A noção do deslocamento enquanto meio e finalidade permite considerar O Último Azul enquanto road movie, ou boat movie, como têm chamado os membros da equipe. A ação se passa pelos rios da região amazônica, onde as leis, e o próprio tempo, parecem se organizar segundo regras particulares. Mascaro encara este local com certo encantamento, escapando felizmente ao fetiche. As possibilidades de fuga do real decorrem de mecanismos de fantasia assumidamente fictícios (a baba azul alucinógena do caracol), enquanto a rotina de barqueiros e pequenos comerciantes ganha um tratamento naturalista, minimalista, sem espetacularização nem exotismo. A mise en scène sabe muito bem quando pode extrapolar a verossimilhança (os personagens pingando o líquido azul diretamente na retina), e quando necessita fincar os pés no chão.

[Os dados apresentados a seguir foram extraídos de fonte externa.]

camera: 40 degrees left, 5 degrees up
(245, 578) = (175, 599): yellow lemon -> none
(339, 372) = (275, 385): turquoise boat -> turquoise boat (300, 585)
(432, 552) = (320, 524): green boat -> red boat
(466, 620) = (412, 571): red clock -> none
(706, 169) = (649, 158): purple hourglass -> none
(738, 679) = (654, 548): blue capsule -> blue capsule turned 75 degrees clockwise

Por isso, surpreende no projeto o aspecto melancólico, contemplativo. Não demoramos a compreender que a condição de fugitiva da heroína constitui mera desculpa para retirá-la de certa invisibilidade social na qual se via confortavelmente instalada. Tereza encontra um barqueiro deprimido (Rodrigo Santoro), um pintor amigável e propenso aos excessos (Adanilo) e uma barqueira idosa, ainda mais velha do que ela, que conseguiu “comprar a sua liberdade” — momento em que nossa heroína descobre a capacidade de burlar, mediante pagamento, as regras do sistema. A compra da liberdade também estabelece evidente conexão com a alforria, em se tratando de uma mulher negra (Miriam Socarrás) que ensina o caminho das pedras à viajante.

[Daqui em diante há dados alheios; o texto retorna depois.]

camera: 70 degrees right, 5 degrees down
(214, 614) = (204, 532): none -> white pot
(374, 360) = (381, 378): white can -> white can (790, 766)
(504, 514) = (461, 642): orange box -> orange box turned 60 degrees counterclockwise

Aos poucos, desenha-se um mosaico de pessoas abandonadas à própria sorte, apartadas de familiares, esposas, amigos. Mascaro foge tanto ao aspecto turístico da Região Norte quanto à denúncia da miséria: estes indivíduos ocupam uma situação crônica. Resta a impressão que, caso os encontrássemos anos antes, ou anos depois, estariam desempenhando exatamente as mesmas funções. Curioso princípio da imobilidade em meio a um road movie, ou de permanência em plena aventura. Por este motivo, o roteiro jamais promete enraizar sua mulher como forma de conclusão. Pelo contrário, quanto mais ela se adequa às águas, à natureza e às pessoas, mais livre e fluida se torna. Veremos um corpo leve, os cabelos ao vento, o sorriso espontâneo. Tereza se faz natureza.

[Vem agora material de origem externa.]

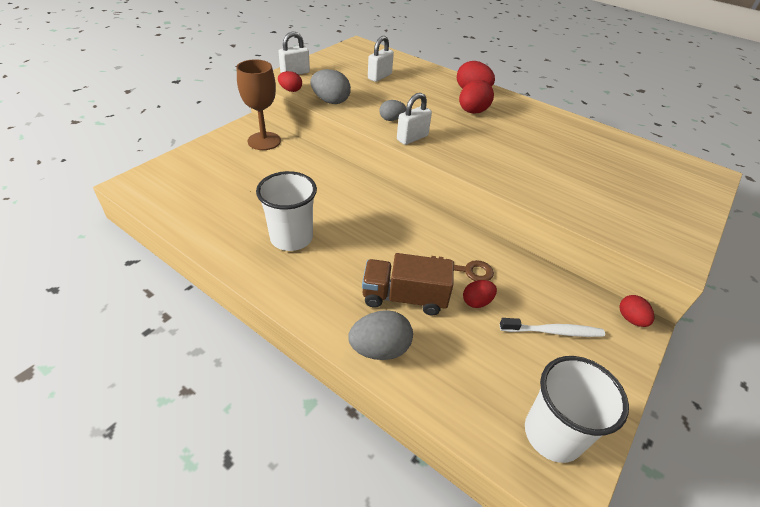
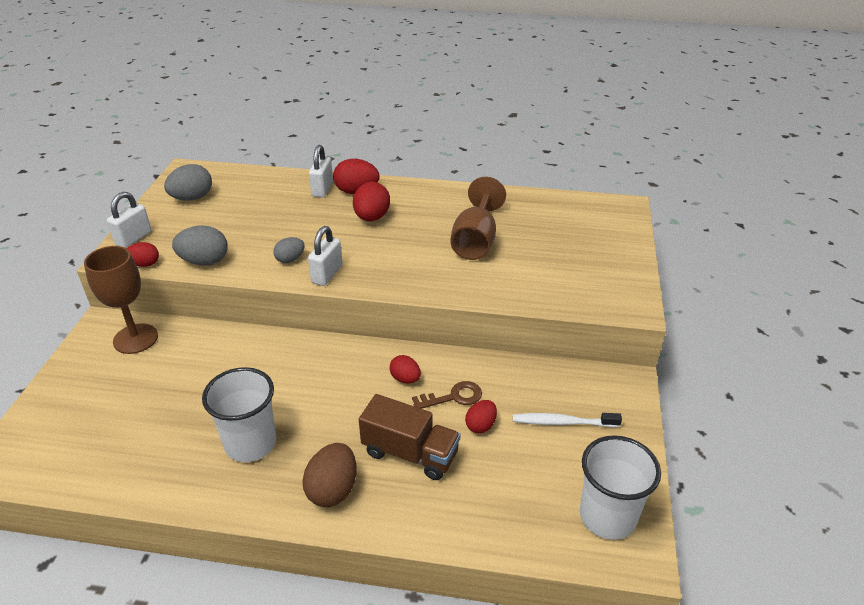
camera: 25 degrees left, 5 degrees down
(328, 297) = (333, 490): none -> brown egg
(379, 76) = (241, 208): white padlock -> white padlock (322, 189)
(380, 349) = (417, 517): grey egg -> grey egg (192, 198)
(404, 297) = (410, 453): brown truck -> brown truck turned 135 degrees counterclockwise
(550, 154) = (475, 241): none -> brown goblet
(553, 331) = (562, 422): white toothbrush -> white toothbrush turned 150 degrees counterclockwise
(630, 319) = (619, 379): red egg -> red egg (405, 379)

Com O Último Azul, o diretor atinge um ponto de maturidade muito interessante na carreira, condensando todos os interesses, motivos narrativos e ferramentas de linguagem de suas obras precedentes de maneira orgânica, discreta, evitando que um elemento chame mais atenção que os demais. A impecável fotografia, a escolha da janela mais quadrada da imagem (em formato 3:2), a trilha sonora hipnótica, a discreta direção de arte (que foge à armadilha da decoração preciosista) constroem um conjunto de impressionante coesão, capaz de transformar momentos como a rinha de peixes ou o banho entre duas mulheres idosas em instantes banais do cotidiano.
A grandeza do longa-metragem reside nesta capacidade de olhar para o cotidiano com o encantamento de quem testemunha uma grandiosa jornada, e de converter a aventura em si numa espécie de pacificação dos sentidos. Denise Weinberg, magnífica no papel principal, evita os exageros e dispensa a tentação de sublinhar frases ou olhares. Compõe esta paisagem com uma entrega de difícil simplicidade, como poucas vezes se enxerga no cinema. Heroína involuntária de um périplo pelas águas, Tereza foge à condição trágica que a esperaria ao término de qualquer jornada exemplar. Ela insiste em constituir uma exceção.